フェルミ推定はもともとの問題設定に無理があるため、明確な数値まで導き出すのは非常に困難です。そのため、答えが出たとしても、それが本当に合っているのか分からず、戸惑ってしまう人も多いでしょう。問題として出題されている以上、明確な答えを出すべきと考える人も多いでしょうが、企業が求める答えは学生と違っていることも多いです。フェルミ推定に明確な答えは必要なのか、どれくらいの精度の答えが求められるかも知っておきましょう。

見られているのは考え方

結論から言えば、フェルミ推定では実際の数とほぼイコールになるような明確な答えは必要ありません。問われているのはあくまで考え方の部分であり、結論はいわばおまけと言ってもいいでしょう。どのような答えを出すかよりも、どのように考えて答えまでたどり着くかが重要視されています。

フェルミ推定はそもそも思考力を問う問題のため、結論よりは過程が大切であることは覚えておきましょう。もちろん、結論を提示する際のプレゼン力も見られているため、最後まで油断は禁物です。過程が評価されても、最後の答えの提示で失敗すると、総合してマイナス評価にもなりかねないため注意しなければなりません。見られているのは考え方で明確な答えは必要ありませんが、提示の仕方までチェックされていることは頭に入れておきましょう。

大幅な間違いは減点

フェルミ推定では明確な答えは必要ありませんが、あまりに的外れな結果だと減点対象にあるため注意しなければなりません。出題される問題の数値の規模にもよりますが、概算で数値を出すため、ある程度の誤差は許容してもらえます。しかし、許容範囲を超えるほど大幅に違っていると、そもそも考え方自体にも間違いがあると判断される可能性があるため、注意しなければなりません。

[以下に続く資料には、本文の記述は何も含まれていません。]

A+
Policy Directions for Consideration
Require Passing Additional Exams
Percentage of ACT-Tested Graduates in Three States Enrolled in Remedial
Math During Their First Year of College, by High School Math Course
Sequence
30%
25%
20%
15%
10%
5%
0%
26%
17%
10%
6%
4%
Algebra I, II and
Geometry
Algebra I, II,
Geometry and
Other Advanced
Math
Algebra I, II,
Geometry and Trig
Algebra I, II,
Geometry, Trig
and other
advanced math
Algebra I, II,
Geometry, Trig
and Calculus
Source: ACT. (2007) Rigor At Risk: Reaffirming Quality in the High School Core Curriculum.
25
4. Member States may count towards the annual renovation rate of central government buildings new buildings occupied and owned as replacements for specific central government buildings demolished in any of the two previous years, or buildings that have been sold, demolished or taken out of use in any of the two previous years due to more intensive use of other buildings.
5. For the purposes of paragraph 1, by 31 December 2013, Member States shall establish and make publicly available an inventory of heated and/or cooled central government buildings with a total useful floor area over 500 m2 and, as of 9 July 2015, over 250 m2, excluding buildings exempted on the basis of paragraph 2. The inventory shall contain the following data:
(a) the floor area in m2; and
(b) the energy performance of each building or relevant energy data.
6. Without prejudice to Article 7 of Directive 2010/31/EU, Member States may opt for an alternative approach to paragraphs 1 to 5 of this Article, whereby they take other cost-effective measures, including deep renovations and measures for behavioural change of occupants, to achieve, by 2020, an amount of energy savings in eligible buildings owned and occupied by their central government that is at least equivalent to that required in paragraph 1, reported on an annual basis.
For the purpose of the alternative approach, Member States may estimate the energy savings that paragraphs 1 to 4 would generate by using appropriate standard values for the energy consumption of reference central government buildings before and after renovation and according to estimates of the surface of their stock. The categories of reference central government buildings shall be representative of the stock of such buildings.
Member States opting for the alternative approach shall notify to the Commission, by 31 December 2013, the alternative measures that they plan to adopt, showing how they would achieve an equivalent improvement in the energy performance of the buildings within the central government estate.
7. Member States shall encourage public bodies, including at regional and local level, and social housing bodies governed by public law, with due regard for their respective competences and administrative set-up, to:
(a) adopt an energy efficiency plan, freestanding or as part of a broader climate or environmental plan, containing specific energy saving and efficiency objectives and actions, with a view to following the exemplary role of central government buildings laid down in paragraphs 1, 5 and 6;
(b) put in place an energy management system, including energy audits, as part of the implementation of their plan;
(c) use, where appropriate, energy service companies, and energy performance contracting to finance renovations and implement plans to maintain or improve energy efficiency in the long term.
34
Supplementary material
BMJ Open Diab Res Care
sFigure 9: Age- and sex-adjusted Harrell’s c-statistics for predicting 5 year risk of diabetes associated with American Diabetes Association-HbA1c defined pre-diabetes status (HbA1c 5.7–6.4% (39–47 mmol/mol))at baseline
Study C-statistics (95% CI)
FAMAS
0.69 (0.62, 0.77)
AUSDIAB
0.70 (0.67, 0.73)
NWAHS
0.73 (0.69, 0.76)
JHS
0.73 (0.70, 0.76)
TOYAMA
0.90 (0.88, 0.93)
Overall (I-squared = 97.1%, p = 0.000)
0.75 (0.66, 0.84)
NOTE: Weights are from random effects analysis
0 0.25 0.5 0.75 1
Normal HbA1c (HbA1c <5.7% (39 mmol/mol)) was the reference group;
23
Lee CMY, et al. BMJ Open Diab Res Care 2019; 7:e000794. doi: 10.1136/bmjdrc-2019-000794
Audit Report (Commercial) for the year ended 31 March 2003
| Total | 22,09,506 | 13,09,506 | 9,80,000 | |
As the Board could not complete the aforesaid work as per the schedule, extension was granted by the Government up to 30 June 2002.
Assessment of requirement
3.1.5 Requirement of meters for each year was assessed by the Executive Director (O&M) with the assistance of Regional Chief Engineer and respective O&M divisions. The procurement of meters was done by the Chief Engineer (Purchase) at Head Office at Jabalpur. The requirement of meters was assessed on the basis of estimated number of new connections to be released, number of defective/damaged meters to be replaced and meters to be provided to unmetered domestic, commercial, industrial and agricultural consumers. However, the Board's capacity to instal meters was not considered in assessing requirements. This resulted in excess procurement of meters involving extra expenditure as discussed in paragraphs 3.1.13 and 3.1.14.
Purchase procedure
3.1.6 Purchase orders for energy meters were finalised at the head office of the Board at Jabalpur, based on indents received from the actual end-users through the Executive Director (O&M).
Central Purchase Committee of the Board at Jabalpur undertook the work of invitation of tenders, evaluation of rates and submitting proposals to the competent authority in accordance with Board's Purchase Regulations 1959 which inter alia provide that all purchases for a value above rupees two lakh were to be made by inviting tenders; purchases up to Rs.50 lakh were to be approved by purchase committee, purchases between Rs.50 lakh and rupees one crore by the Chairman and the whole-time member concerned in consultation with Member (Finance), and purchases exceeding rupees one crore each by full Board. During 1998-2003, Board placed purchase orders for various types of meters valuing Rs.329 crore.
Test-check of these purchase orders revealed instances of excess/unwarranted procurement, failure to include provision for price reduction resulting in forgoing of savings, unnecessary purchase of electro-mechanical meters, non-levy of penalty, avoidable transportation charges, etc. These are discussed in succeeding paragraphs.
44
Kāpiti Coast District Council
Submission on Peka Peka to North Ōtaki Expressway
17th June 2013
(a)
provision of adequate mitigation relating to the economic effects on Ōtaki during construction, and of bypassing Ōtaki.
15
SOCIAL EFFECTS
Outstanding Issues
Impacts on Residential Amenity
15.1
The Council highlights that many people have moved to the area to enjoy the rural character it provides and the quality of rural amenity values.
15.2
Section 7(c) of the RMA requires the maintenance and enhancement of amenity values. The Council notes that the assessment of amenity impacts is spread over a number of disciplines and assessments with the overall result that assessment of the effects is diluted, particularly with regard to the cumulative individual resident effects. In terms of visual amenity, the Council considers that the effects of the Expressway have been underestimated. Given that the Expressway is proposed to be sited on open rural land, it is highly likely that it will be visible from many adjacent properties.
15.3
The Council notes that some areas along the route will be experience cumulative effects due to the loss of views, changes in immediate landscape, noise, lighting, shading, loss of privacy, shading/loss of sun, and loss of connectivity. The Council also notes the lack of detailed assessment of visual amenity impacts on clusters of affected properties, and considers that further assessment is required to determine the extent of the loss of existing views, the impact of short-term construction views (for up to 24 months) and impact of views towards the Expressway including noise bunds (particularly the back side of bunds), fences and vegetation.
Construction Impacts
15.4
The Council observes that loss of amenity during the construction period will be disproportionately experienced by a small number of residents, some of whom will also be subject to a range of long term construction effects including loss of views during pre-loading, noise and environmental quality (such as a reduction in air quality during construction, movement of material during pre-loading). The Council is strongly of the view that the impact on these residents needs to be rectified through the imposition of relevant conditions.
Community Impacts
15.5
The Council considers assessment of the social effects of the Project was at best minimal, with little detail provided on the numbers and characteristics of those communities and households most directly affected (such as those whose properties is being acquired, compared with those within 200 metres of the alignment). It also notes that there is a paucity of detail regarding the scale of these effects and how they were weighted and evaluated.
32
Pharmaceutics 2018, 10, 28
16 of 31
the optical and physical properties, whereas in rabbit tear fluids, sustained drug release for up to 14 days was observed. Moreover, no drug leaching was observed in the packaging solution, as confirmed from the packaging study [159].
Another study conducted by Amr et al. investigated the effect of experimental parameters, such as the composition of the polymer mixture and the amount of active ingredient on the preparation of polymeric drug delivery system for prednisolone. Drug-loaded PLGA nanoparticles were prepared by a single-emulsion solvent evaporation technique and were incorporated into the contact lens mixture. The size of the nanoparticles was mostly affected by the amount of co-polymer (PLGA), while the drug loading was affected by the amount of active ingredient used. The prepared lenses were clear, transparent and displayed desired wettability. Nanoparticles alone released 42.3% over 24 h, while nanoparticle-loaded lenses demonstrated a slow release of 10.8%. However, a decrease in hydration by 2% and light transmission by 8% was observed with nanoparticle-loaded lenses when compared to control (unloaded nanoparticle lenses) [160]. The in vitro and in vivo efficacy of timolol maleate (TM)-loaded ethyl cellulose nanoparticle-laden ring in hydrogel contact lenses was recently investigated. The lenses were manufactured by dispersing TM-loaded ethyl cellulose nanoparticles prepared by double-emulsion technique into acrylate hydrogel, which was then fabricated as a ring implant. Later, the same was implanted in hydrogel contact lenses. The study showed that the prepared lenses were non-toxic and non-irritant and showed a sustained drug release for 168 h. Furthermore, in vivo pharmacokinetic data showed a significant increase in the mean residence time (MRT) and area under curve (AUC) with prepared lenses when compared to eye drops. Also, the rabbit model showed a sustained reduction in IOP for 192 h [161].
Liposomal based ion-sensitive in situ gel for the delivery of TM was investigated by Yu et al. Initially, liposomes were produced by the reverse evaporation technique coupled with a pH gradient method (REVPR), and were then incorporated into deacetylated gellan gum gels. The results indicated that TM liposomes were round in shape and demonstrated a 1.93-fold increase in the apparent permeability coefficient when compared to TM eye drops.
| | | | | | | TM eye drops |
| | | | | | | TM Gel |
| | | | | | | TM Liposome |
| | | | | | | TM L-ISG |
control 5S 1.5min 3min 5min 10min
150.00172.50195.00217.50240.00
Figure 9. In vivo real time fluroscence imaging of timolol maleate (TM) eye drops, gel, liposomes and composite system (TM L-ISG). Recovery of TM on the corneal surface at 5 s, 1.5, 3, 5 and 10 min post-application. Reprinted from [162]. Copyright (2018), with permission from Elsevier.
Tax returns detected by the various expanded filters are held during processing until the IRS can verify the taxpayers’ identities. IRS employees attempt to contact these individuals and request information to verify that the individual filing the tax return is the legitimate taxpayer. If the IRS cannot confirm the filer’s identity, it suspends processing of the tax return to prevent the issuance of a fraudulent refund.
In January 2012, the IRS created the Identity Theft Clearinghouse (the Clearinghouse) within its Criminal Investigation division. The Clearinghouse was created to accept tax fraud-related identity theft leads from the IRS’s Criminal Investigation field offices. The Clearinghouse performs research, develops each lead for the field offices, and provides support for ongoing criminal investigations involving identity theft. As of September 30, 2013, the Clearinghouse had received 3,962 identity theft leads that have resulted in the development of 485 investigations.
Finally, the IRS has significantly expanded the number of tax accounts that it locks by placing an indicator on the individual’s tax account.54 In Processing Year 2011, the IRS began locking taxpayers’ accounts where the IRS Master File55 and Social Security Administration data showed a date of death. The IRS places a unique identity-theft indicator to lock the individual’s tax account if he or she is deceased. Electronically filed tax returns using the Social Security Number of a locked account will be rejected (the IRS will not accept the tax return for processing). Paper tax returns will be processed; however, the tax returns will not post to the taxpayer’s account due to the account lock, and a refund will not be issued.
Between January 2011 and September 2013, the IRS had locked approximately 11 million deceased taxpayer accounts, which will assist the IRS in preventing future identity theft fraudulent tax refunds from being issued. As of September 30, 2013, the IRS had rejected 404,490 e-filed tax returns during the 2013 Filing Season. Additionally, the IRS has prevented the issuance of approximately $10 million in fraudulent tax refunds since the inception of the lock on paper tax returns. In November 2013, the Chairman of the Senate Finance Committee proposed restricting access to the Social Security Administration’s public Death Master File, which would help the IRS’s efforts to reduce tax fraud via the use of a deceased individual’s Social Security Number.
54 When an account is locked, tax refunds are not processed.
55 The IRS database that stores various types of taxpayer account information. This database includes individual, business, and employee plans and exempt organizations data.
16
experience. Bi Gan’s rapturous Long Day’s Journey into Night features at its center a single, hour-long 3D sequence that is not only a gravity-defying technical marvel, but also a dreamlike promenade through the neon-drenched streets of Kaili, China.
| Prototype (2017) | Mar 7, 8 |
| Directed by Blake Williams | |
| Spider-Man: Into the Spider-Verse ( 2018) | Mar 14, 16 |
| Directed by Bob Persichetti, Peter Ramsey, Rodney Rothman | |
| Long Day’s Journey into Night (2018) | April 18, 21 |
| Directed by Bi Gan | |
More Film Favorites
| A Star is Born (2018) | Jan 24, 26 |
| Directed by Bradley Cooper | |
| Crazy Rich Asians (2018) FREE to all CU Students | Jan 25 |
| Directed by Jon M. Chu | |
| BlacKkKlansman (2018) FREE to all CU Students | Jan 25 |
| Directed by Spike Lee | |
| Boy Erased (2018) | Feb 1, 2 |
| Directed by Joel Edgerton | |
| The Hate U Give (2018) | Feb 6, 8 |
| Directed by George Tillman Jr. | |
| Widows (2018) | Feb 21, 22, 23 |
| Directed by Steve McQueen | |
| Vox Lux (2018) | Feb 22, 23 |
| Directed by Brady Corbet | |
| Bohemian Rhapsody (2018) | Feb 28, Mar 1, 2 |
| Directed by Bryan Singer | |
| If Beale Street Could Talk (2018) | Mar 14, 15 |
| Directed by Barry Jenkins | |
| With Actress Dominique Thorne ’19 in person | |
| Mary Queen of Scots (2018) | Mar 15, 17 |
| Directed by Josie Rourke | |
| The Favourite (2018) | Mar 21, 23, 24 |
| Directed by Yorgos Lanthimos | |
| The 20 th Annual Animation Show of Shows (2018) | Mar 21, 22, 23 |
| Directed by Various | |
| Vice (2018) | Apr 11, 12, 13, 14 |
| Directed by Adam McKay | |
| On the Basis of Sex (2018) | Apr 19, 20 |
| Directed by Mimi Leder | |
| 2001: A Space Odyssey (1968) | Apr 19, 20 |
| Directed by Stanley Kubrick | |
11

また、的外れな結果になる場合は、仮定した数値が間違っていることも多く、この時点で大幅なずれがあるとして常識力を疑われてしまいます。例えば日本の人口を設定する場合、概算のため1億から1億3,000万人程度の誤差なら問題ありません。しかし、これを5,000万人、あるいは2億人のように実際の数値から大きく乖離させてしまうと、この時点で評価を下げられます。

フェルミ推定は焦らず考えることが大切

フェルミ推定は就活でも屈指の難問であり、ここでつまづく人は少なくありません。仮定する数値を導くためには、ある程度の知識も必要になります。考え方も難しいですが、難解だからといって焦るのは禁物です。焦ってしまうと余計に分からなくなり、問題解決から遠のいてしまうため注意が必要です。確かにフェルミ推定は難しいですが、細かく分解してひとつずつ考えていきましょう。

まずはどのような数値を仮定するか、それに付随する推論は何かを考えることが大切です。少しずつ情報を集めることで、問題はシンプルになり、答えも導き出しやすくなります。できるところから焦らずじっくり取り組んで、難しいフェルミ推定を上手に攻略して高評価の獲得を目指しましょう。